→ OBJECTIVE A: Reproduce the records word for word, from their first line through the line that contains "genus: Papaver".

→ SOURCE TEXT:
Burnett retired this year after a long career that found him, in 1994,
presiding over the original trials in which Damien Echols was convicted of
capital murder and given the death penalty while Jason Baldwin and Jessie
Misskelley were sentenced to life in prison.
They were found guilty in the mutilation and slayings of three young boys in
West Memphis in 1993. The strongest evidence was that Misskelley, with an IQ
of 72, had made contradictory confessions to police. The community was
horrified and the three defendants, then in their late teens, were weird and
seemed to have an interest in the occult.
After retiring in January, Burnett agreed to appointment as a special judge
solely for post-conviction issues that are still percolating from these
highly publicized West Memphis cases. The reasoning was that the files were
so thick that a new judge would have faced a mountainous learning curve.
Burnett should have had the good grace to decline this appointment if he
knew he was running for the state Senate. And he certainly should not have
whined to the Jonesboro Sun in tones perhaps suggesting prejudice.
But there it was Sunday — Burnett telling a Sun reporter that, yes, he was
intending to run for the Senate; that he was sick and tired of this West
Memphis case; and that he regretted letting documentary filmmakers into the
courtroom in 1994 because their “Paradise Lost” turned out to be biased for
An appellant might feel better if the judge did not tell the newspaper he
was sick of the case.

→ RECORDS SHOWN:
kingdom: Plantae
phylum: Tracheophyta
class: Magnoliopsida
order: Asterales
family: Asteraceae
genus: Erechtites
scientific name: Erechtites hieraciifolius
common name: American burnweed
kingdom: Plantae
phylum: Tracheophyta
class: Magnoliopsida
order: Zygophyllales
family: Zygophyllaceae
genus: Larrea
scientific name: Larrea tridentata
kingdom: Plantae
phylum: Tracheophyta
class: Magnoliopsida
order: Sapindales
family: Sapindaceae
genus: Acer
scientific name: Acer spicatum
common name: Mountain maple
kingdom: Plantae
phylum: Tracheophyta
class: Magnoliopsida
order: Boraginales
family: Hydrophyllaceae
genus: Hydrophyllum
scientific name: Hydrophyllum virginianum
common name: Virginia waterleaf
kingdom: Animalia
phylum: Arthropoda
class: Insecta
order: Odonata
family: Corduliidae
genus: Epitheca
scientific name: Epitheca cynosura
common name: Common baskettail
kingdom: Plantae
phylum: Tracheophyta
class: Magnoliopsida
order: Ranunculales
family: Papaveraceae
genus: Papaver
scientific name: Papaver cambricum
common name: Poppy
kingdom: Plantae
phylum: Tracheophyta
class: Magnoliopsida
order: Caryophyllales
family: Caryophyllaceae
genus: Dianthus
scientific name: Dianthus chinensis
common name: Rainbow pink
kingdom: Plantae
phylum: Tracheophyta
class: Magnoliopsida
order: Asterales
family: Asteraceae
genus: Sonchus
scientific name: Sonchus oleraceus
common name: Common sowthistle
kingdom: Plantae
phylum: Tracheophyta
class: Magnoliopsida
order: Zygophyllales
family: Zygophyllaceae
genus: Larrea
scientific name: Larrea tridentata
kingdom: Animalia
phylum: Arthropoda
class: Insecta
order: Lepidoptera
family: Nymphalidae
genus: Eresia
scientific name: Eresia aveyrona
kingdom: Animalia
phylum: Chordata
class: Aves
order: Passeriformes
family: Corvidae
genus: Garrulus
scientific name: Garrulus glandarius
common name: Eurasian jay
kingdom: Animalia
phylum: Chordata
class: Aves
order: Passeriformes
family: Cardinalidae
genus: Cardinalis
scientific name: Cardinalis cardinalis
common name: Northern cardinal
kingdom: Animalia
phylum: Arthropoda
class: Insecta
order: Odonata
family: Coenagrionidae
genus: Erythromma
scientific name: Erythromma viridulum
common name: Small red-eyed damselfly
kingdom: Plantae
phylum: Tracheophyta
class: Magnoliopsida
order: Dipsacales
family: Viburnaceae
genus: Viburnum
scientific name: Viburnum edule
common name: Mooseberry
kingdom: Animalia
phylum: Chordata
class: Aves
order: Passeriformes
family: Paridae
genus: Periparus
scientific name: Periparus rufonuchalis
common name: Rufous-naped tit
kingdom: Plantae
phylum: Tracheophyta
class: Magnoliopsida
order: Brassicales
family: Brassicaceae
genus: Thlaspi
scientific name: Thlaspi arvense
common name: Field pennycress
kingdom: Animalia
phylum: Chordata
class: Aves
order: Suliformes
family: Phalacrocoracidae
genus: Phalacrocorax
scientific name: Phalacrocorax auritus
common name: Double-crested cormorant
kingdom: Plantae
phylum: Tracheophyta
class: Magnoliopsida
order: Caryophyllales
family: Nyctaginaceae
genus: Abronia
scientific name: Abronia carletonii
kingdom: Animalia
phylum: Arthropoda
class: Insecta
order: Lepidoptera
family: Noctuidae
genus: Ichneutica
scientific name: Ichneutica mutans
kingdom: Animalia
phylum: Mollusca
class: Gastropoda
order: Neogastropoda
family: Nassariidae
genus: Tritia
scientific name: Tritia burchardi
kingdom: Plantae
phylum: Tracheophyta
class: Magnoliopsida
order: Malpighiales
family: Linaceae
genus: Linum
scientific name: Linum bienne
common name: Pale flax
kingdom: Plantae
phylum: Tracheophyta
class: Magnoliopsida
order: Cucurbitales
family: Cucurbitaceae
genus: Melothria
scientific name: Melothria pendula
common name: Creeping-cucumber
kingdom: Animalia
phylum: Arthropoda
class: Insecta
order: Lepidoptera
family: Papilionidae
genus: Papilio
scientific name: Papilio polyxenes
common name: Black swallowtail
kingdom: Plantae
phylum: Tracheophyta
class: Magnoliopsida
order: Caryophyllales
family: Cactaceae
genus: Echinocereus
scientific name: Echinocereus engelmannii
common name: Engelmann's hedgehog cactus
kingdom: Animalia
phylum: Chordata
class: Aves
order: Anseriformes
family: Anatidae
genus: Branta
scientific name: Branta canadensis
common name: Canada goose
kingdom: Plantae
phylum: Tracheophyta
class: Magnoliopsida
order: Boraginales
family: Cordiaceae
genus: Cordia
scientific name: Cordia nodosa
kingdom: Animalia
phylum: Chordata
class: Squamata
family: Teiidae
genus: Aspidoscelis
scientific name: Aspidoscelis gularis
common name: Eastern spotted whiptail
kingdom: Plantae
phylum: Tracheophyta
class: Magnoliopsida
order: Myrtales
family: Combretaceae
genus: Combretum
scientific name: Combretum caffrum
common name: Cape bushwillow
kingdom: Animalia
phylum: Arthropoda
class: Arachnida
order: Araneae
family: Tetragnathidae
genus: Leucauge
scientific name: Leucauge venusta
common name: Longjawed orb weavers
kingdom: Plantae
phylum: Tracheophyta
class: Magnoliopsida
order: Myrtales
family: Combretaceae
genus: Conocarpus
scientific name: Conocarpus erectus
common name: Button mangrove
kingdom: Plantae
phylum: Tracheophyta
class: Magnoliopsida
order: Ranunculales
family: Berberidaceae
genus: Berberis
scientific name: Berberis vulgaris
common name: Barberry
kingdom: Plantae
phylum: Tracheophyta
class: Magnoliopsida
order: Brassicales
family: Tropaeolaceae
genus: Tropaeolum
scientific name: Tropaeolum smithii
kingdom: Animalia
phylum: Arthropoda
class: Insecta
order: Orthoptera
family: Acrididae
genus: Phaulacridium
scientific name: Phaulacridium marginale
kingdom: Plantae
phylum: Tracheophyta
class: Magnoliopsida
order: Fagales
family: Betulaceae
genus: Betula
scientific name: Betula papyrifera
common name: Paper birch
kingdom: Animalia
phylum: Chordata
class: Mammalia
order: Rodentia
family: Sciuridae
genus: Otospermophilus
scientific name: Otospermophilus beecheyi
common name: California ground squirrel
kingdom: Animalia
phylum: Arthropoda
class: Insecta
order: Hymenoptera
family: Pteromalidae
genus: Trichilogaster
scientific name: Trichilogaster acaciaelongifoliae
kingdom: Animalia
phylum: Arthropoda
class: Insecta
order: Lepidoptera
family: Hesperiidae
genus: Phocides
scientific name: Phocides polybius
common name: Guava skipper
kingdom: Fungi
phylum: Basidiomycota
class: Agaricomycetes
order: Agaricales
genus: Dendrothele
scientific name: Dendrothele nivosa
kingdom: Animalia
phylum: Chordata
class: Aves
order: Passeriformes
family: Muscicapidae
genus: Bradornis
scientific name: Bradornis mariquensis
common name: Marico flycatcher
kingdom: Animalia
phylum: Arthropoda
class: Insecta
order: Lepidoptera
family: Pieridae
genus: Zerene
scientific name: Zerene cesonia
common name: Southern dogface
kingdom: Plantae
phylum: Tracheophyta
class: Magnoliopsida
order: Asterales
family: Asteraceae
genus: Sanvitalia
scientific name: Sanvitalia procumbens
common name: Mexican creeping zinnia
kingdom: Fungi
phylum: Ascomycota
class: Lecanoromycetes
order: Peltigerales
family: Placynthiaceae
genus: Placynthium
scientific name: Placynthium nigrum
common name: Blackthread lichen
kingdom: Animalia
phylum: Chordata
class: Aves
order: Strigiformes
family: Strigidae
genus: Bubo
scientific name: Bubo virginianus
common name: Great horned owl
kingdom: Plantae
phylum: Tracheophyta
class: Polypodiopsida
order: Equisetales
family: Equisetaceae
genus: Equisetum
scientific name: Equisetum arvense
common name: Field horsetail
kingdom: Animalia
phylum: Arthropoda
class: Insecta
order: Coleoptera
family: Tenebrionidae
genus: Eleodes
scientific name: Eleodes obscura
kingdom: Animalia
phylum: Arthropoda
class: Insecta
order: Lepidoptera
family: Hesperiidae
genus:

→ OBJECTIVE B: List every person named in the text about Burnett and the West Memphis cases.

→ FINAL ANSWER A:
kingdom: Plantae
phylum: Tracheophyta
class: Magnoliopsida
order: Asterales
family: Asteraceae
genus: Erechtites
scientific name: Erechtites hieraciifolius
common name: American burnweed
kingdom: Plantae
phylum: Tracheophyta
class: Magnoliopsida
order: Zygophyllales
family: Zygophyllaceae
genus: Larrea
scientific name: Larrea tridentata
kingdom: Plantae
phylum: Tracheophyta
class: Magnoliopsida
order: Sapindales
family: Sapindaceae
genus: Acer
scientific name: Acer spicatum
common name: Mountain maple
kingdom: Plantae
phylum: Tracheophyta
class: Magnoliopsida
order: Boraginales
family: Hydrophyllaceae
genus: Hydrophyllum
scientific name: Hydrophyllum virginianum
common name: Virginia waterleaf
kingdom: Animalia
phylum: Arthropoda
class: Insecta
order: Odonata
family: Corduliidae
genus: Epitheca
scientific name: Epitheca cynosura
common name: Common baskettail
kingdom: Plantae
phylum: Tracheophyta
class: Magnoliopsida
order: Ranunculales
family: Papaveraceae
genus: Papaver

→ FINAL ANSWER B: Burnett, Damien Echols, Jason Baldwin, Jessie Misskelley